**BLOCO DE TEXTO:**
Acórdão nº 07B3713 de Supremo Tribunal de Justiça (Portugal), 25 de Outubro de 2007

Magistrado ResponsávelSALVADOR DA COSTA
Data da Resolução25 de Outubro de 2007
EmissorSupremo Tribunal de Justiça (Portugal)

Acordam no Supremo Tribunal de Justiça: I Empresa-A - Sociedade de Porcelanas, Ldª instaurou, no dia 13 de Janeiro de 2003, contra Transportes Empresa-B, Ldª, acção declarativa de condenação, com processo ordinário, pedindo a sua condenação a preencher com areia idêntica à do lote em causa a cratera na caldeira que nele abriu, a compactar a areia e a nivelar o mesmo lote à cota de 30 centímetros acima do nível do arruamento confinante e a indemnizá-la no montante a liquidar em execução de sentença por invocados prejuízos.

Fundamentou a sua pretensão no incumprimento pela ré de um contrato de prestação de serviços de terraplanagem e de nivelamento de um lote de terreno destinado à construção urbana.

Na contestação, a ré invocou que a autora lhe vendeu a areia do lote de terreno até três metros de profundidade, que se comprometeu a removê-la, que a última não tinha licença para o efeito e, em reconvenção, pediu a sua condenação a indemnizá-la, por não poder continuar a extrair a areia em razão da falta de licença, no que se liquidar em execução de sentença, e € 9 975, 96 a título de indemnização convencionada entre ambas pelo incumprimento contratual.

A autora replicou no sentido de negar o direito da ré a qualquer indemnização e, realizado o julgamento, foi proferida sentença no dia 13 de Setembro de 2006, por via da qual a ré foi condenada a nivelar parte do lote de terreno da autora até à cota da estrada e esta última a pagar àquela € 9 975,76.

Apelaram a autora e a ré, e a Relação, por acórdão proferido no dia 9 de Maio de 2007, negou provimento a ambos os recursos.

Interpôs a autora recurso de revista, formulando, em síntese, as seguintes conclusões de alegação: - convencionaram que à recorrida estava vedada a abertura de crateras e que só lhe era permitida a remoção dos materiais excedentes; - ao julgar-se poder a recorrida, ao abrigo do contrato, escavar de modo a abrir a cratera que abriu, interpretou-se e aplicou-se erradamente o artigo 236º do Código Civil; - ao abrir a cratera, impedindo a recorrente de iniciar a construção do edifício industrial a que o terreno se destinava, incumpriu a ré o contrato e é obrigada a indemnizá-la; - foram erradamente interpretadas e aplicadas as normas dos artigos 562º a 566º 798º e 799º do Código Civil; - a recorrente não incumpriu o contrato, pelo que não deve ser condenada no pagamento de indemnização à recorrida.

**DESAFIO:** Segundo o acórdão, em que dia a Empresa-A instaurou a ação contra a Transportes Empresa-B?

**EXCERTOS DE REGISTOS:**
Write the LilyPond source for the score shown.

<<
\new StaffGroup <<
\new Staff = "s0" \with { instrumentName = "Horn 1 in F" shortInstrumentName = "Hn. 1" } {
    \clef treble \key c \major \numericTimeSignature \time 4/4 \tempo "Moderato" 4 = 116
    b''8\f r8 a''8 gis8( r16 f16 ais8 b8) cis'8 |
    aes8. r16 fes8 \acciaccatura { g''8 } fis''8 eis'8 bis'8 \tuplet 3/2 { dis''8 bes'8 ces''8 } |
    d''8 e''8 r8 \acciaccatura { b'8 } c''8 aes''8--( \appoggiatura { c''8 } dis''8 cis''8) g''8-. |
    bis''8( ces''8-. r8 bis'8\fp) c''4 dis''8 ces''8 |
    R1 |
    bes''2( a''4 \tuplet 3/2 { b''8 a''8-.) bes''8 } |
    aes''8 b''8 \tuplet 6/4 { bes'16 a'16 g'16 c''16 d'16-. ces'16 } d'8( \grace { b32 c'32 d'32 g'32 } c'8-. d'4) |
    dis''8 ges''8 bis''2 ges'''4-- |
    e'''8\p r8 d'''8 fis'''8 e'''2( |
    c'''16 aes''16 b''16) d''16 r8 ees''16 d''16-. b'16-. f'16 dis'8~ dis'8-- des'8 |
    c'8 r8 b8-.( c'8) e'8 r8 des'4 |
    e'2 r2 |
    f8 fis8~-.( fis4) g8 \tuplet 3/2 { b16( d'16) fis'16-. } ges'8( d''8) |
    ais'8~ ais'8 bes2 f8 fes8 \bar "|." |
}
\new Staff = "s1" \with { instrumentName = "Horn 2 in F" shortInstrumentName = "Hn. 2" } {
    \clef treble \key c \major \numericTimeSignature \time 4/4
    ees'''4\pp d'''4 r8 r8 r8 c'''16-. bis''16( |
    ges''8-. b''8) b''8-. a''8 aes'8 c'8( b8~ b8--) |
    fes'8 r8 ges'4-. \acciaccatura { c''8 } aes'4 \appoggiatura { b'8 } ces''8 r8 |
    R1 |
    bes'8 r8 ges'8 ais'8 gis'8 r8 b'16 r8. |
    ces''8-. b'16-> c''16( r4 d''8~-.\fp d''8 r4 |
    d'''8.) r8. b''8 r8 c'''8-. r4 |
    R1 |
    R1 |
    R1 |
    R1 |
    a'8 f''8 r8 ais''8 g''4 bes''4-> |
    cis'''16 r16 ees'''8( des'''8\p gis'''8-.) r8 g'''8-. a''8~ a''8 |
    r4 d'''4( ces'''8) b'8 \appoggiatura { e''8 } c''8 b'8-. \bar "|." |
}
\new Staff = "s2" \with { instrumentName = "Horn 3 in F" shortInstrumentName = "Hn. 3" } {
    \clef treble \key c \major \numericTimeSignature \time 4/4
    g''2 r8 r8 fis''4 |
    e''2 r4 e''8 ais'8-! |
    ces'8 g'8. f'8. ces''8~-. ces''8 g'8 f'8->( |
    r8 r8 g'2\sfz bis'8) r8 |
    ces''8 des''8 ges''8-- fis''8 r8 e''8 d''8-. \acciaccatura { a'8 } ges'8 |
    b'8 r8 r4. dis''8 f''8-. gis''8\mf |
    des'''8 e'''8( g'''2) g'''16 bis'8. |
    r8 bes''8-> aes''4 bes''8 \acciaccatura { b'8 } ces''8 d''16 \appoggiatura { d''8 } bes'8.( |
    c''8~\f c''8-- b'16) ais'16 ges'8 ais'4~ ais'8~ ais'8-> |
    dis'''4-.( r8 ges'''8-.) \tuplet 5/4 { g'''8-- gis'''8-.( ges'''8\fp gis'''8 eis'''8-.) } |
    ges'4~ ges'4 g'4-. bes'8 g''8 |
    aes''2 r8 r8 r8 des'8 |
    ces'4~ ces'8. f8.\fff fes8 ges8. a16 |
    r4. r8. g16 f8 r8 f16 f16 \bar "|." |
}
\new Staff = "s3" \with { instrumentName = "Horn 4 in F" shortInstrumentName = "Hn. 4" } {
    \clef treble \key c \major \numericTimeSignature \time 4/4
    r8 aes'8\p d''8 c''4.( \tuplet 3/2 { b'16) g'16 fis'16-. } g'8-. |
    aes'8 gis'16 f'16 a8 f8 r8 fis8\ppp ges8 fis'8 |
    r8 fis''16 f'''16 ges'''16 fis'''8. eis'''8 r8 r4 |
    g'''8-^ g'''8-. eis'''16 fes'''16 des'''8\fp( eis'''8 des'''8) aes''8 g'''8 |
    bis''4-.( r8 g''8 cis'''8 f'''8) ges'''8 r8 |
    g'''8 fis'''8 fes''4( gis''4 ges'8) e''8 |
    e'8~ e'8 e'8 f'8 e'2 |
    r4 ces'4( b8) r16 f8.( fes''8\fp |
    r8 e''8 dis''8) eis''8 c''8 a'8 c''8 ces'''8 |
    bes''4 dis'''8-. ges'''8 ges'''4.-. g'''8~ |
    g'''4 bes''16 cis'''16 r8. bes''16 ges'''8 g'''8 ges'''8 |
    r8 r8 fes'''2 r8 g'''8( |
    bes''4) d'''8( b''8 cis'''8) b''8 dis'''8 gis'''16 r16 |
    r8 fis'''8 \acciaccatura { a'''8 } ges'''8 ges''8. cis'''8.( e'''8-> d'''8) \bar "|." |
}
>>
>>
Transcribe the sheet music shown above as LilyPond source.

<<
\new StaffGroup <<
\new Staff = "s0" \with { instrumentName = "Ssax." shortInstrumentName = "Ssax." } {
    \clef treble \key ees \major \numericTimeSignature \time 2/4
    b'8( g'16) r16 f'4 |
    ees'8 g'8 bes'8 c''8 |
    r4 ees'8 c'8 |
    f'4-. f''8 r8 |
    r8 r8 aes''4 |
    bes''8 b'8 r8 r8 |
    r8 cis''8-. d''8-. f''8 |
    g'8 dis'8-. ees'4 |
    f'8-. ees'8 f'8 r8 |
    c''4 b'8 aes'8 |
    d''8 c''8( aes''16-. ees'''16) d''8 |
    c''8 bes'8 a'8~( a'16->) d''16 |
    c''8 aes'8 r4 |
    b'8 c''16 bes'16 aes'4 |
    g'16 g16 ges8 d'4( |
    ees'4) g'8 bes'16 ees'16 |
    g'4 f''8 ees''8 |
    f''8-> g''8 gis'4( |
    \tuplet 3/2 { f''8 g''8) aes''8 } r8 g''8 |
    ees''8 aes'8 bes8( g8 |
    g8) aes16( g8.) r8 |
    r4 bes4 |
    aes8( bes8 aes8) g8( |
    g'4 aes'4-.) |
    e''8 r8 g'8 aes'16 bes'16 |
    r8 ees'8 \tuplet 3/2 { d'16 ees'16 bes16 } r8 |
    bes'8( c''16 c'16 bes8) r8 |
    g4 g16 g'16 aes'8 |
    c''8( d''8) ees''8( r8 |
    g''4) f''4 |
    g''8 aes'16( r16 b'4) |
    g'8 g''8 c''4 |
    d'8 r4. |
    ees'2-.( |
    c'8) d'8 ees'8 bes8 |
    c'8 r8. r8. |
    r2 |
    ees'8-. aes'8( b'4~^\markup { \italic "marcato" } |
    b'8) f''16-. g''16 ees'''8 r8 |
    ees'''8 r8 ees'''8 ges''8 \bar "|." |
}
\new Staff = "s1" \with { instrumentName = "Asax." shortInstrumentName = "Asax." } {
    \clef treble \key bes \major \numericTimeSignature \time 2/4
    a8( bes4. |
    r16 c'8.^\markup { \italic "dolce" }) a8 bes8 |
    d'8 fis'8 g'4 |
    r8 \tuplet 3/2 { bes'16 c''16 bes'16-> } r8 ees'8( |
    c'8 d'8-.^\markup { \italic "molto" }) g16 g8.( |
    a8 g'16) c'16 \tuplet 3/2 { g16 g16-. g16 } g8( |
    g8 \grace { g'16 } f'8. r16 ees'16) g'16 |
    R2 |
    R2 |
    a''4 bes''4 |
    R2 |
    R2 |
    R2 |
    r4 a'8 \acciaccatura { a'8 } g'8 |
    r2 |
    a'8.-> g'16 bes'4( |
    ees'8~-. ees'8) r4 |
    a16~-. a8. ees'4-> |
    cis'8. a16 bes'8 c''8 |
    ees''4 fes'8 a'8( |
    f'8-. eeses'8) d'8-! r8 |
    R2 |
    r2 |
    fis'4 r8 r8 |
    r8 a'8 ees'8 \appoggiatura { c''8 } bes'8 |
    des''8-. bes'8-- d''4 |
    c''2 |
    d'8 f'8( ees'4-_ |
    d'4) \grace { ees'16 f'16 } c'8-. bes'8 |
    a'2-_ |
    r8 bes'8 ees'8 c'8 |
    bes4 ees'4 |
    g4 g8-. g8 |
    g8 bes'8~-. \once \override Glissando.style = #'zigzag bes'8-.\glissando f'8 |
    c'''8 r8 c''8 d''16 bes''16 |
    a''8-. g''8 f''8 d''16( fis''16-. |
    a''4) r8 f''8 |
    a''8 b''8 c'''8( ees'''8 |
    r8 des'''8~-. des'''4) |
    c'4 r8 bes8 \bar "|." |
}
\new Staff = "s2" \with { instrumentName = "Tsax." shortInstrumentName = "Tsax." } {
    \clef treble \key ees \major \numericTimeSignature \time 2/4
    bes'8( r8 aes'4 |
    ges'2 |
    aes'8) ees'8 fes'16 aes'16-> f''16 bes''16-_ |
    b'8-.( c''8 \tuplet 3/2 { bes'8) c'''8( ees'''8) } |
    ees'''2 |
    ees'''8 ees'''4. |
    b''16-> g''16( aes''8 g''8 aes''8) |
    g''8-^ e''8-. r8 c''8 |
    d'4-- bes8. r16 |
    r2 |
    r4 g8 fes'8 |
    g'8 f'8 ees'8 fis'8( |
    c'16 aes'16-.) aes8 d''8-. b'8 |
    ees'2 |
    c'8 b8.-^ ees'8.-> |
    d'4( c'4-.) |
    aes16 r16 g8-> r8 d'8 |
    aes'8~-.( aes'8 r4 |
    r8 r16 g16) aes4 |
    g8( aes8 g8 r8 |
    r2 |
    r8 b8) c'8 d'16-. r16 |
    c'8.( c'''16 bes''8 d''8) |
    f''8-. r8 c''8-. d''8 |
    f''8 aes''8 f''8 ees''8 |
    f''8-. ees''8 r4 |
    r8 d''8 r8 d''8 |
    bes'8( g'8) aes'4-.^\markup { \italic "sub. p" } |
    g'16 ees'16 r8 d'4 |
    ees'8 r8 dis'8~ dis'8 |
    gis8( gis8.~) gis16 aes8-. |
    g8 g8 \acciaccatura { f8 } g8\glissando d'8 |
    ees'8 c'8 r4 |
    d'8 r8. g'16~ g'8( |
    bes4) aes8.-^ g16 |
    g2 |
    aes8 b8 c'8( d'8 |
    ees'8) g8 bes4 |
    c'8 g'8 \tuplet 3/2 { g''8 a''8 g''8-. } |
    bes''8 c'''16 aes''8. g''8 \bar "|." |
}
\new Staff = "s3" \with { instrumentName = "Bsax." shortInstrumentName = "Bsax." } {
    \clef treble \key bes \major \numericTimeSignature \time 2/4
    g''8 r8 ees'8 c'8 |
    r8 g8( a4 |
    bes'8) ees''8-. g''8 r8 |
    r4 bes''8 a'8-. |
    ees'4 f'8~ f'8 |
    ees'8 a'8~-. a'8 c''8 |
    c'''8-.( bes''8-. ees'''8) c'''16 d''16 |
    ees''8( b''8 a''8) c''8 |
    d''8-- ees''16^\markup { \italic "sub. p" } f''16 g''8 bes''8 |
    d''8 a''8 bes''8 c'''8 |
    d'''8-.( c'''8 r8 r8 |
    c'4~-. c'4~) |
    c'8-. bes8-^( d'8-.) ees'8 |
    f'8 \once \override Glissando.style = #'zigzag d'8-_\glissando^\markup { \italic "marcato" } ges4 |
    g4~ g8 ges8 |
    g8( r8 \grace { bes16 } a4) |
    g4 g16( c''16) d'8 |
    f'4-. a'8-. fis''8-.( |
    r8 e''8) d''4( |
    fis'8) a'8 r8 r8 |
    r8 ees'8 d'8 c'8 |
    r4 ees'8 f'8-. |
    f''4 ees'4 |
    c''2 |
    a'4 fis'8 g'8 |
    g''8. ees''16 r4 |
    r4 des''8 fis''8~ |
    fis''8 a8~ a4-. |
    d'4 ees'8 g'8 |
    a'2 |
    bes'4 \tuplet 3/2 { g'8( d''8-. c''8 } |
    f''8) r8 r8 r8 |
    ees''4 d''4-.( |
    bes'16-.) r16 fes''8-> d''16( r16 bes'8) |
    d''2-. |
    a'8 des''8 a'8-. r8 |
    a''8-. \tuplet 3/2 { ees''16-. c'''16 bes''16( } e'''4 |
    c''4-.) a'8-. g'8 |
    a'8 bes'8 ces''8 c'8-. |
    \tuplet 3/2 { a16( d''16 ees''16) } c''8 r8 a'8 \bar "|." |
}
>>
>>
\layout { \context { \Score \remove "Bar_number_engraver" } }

**TAREFA CONCLUÍDA:** 13 de Janeiro de 2003.